EXTRACTED RECORDS: Begin

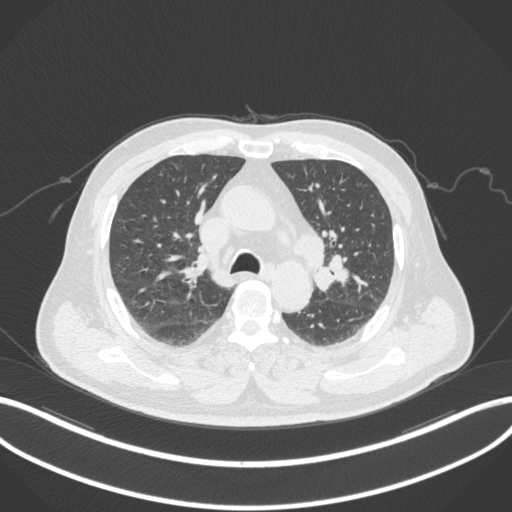
Chest CT, one axial slice; slice 198 of 286 in the series (ordered by position); lung window (W 1500 / L -600 HU); 1 mm slice thickness; 512 × 512 image matrix. Male patient, age 67 years. From the clinical record (not read from this slice): clinical TNM (as recorded): T2a N1 M0.
Outlined on this slice (rectangle marked by the reading radiologist):
- lung tumour (recorded histology: adenocarcinoma): box from (x=311, y=251) to (x=358, y=293) px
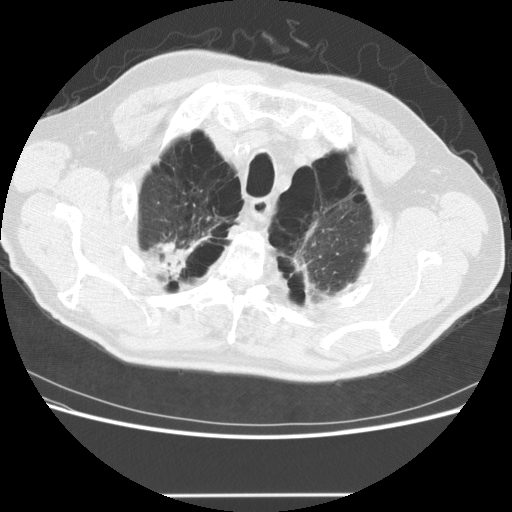
Low-dose screening chest CT, one axial slice; reconstruction kernel STANDARD; 120 kVp; lung window (W 1500 / L -600 HU); 2.5 mm slice thickness; 512 × 512 image matrix, field of view 360 × 360 mm.
Structures marked on this image (expert manual segmentation):
- lesion 1 (tumor, upper lobe of right lung): bounding box [x1, y1, x2, y2] px = [157, 241, 188, 283]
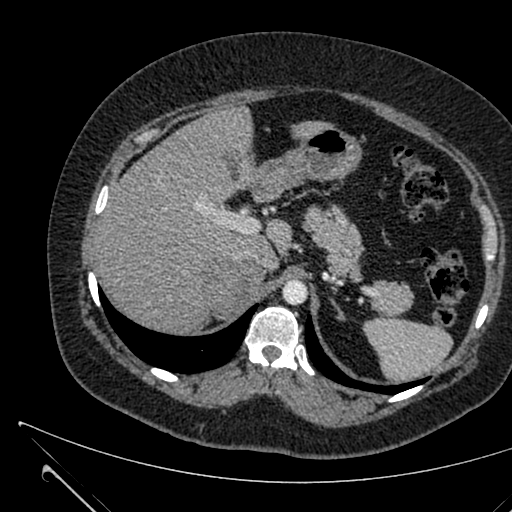
Contrast-enhanced abdominal CT, one axial slice. Slice 473 of 731 in the series (ordered by position). Intravenous contrast given. Soft-tissue window (W 400 / L 40 HU). 512 × 512 image matrix, field of view 376 × 376 mm. Patient: female, 36 years. Case-level facts recorded for this patient, not image findings: diagnosis: adrenocortical carcinoma; tumour side: right adrenal; tumour size at pathology: 10 cm; Ki-67 index: 20 %; stage (as recorded): 4.
Outlined on this slice (semi-automatically segmented with operator editing):
- mass: bounding box [x1, y1, x2, y2] px = [206, 261, 262, 318]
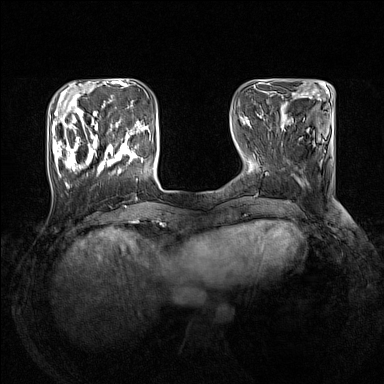
Breast MRI (dynamic contrast-enhanced), one axial slice; slice 41 of 160 in the series (ordered by position); dynamic contrast-enhanced series, time point 2 of 7 at this slice position (early post-contrast); 1.5 T; TE 1.8 ms, TR 5 ms; 1 mm slice thickness; 384 × 384 image matrix. Female patient.
Structures marked on this image (semi-automatically segmented with operator editing):
- enhancing-tissue mask used for the functional tumour volume (all voxels passing the contrast-enhancement thresholds inside the analysis volume; usually the tumour): box from (x=52, y=109) to (x=143, y=188) px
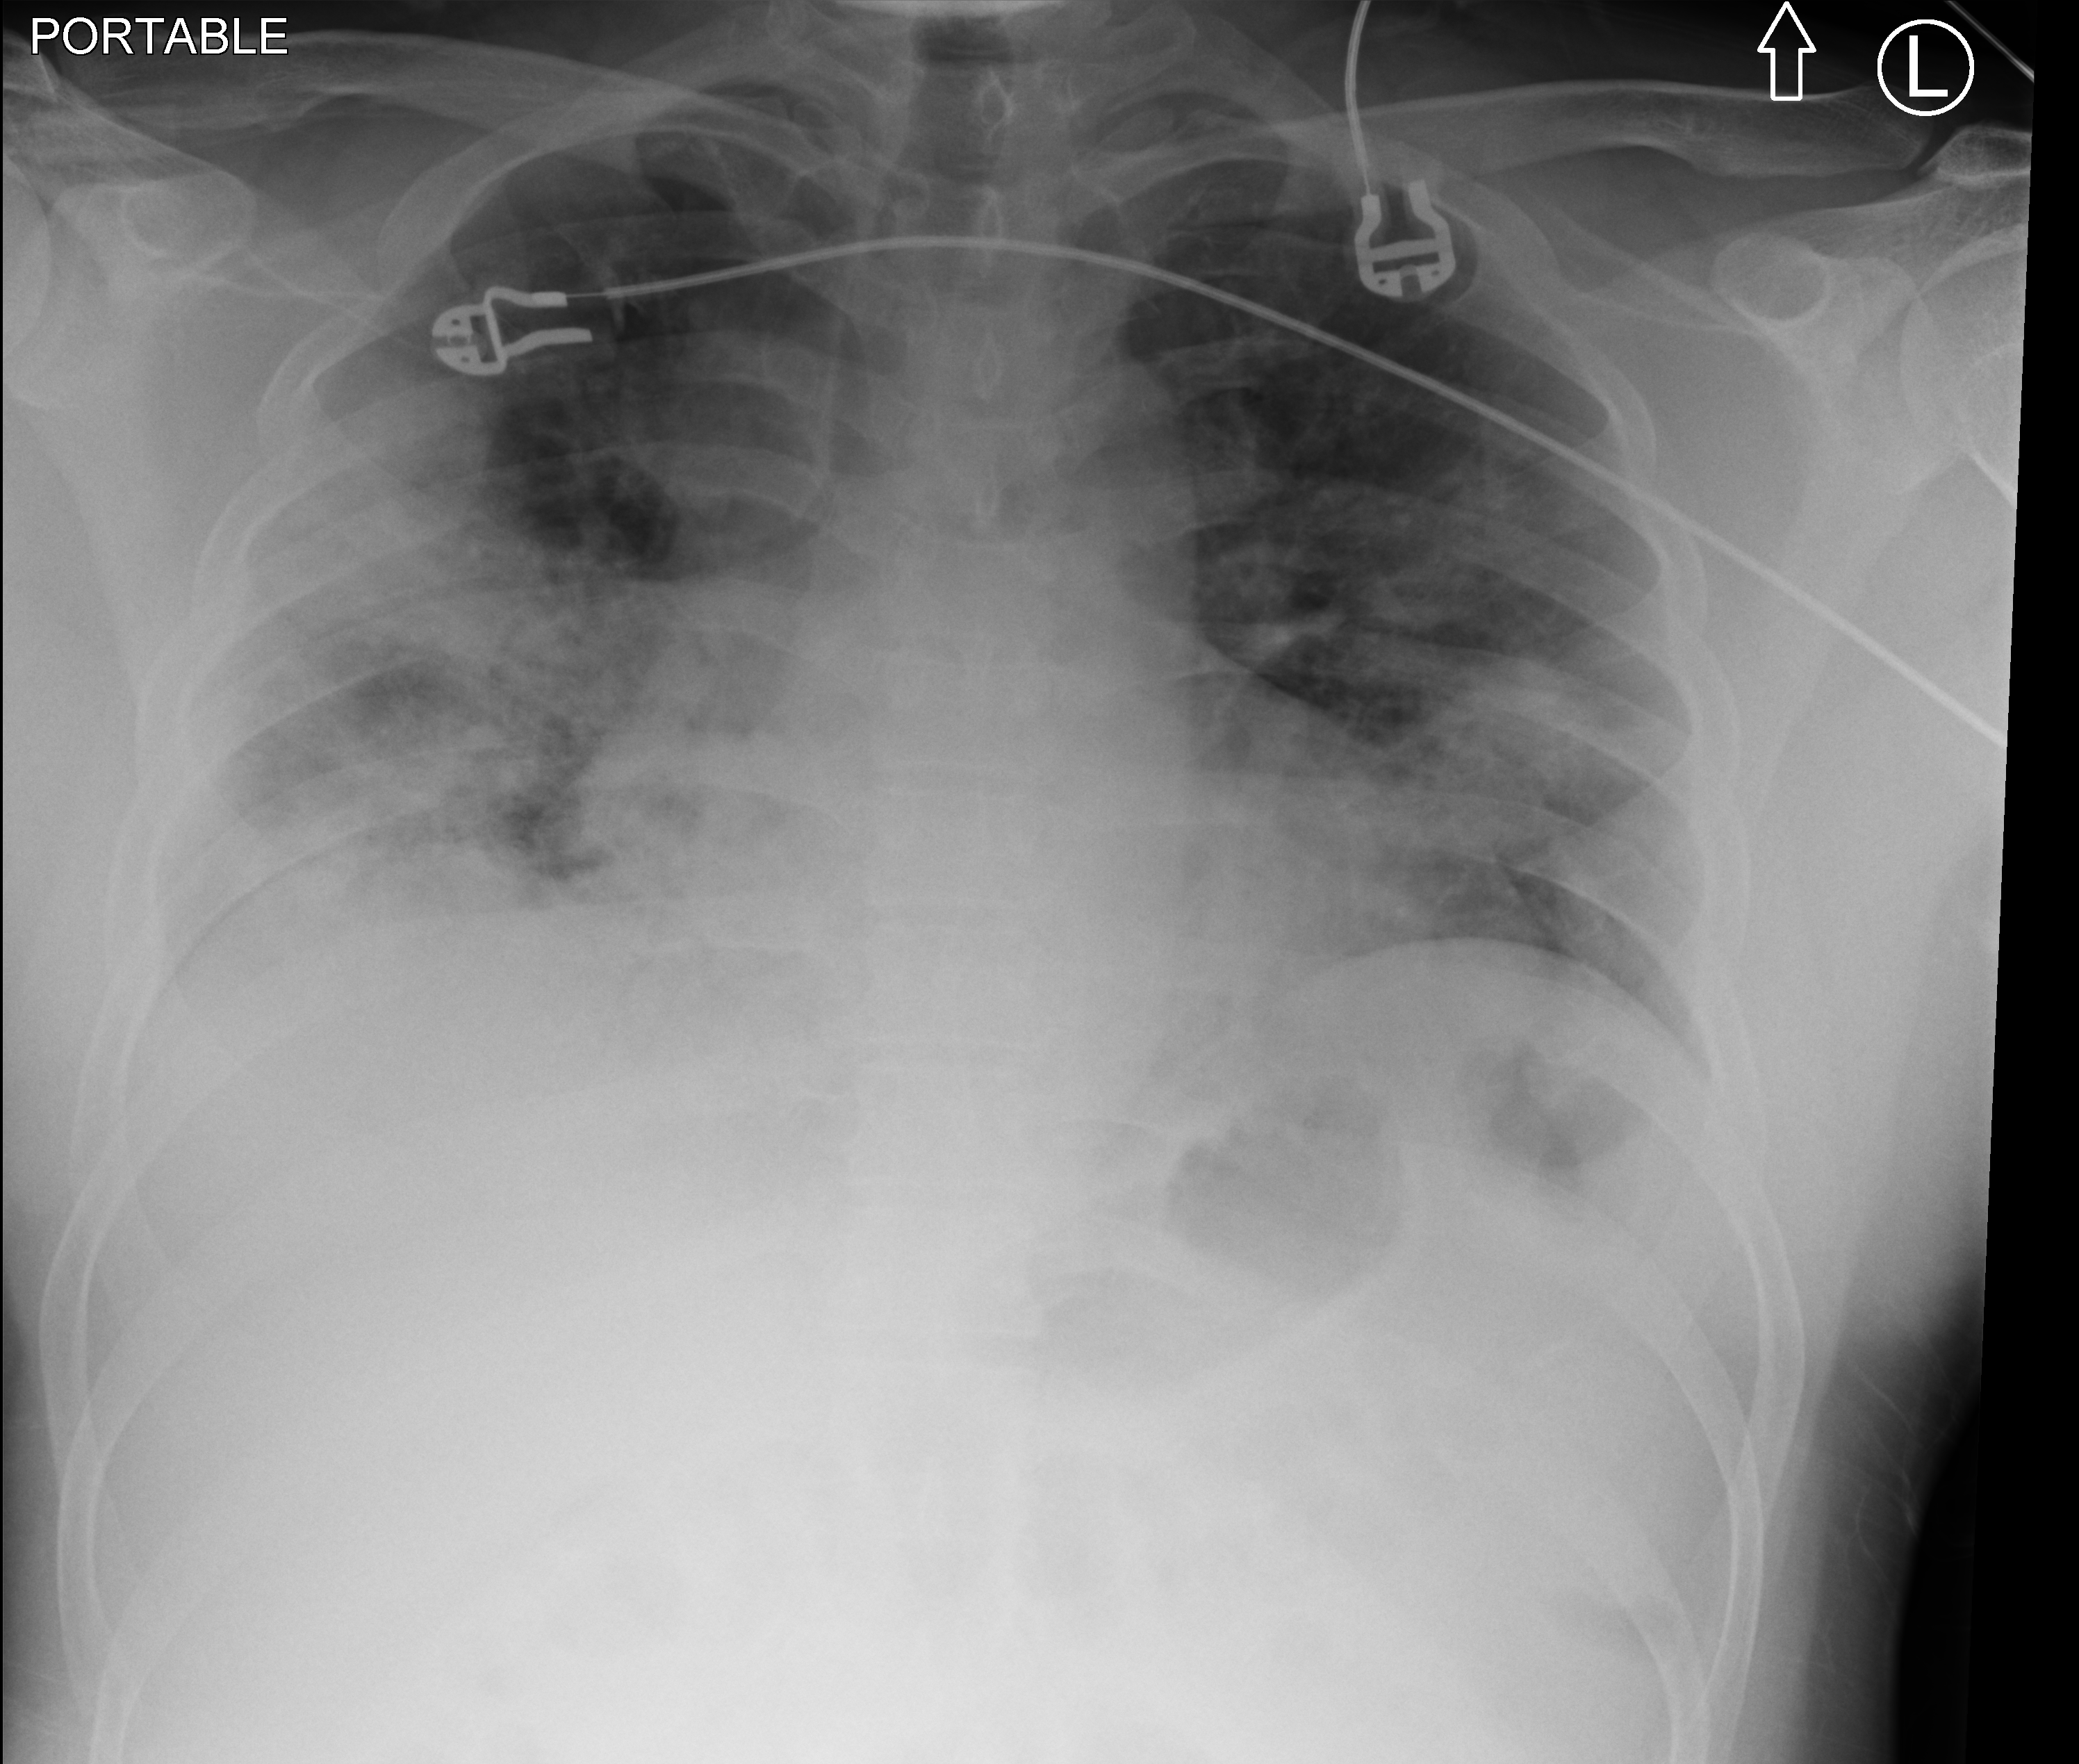
Chest X-ray (portable); anteroposterior (AP) projection. Patient hospitalised with COVID-19; male, aged 18–59 years.
From the hospital-stay record, not from the radiograph (when in the stay this image was taken is not recorded): admitted to intensive care during this hospital stay: no; mechanically ventilated during this hospital stay: no; hypertension (admission record): no.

EXTRACTED RECORDS: End

**REQUIREMENT**
The required output is an exact copy of the lines from the one with "Breast MRI (dynamic" through the final line of the data above, with pictures removed.

**RESPONSE TO THE TASK**
Breast MRI (dynamic contrast-enhanced), one axial slice; slice 41 of 160 in the series (ordered by position); dynamic contrast-enhanced series, time point 2 of 7 at this slice position (early post-contrast); 1.5 T; TE 1.8 ms, TR 5 ms; 1 mm slice thickness; 384 × 384 image matrix. Female patient.
Structures marked on this image (semi-automatically segmented with operator editing):
- enhancing-tissue mask used for the functional tumour volume (all voxels passing the contrast-enhancement thresholds inside the analysis volume; usually the tumour): box from (x=52, y=109) to (x=143, y=188) px
Chest X-ray (portable); anteroposterior (AP) projection. Patient hospitalised with COVID-19; male, aged 18–59 years.
From the hospital-stay record, not from the radiograph (when in the stay this image was taken is not recorded): admitted to intensive care during this hospital stay: no; mechanically ventilated during this hospital stay: no; hypertension (admission record): no.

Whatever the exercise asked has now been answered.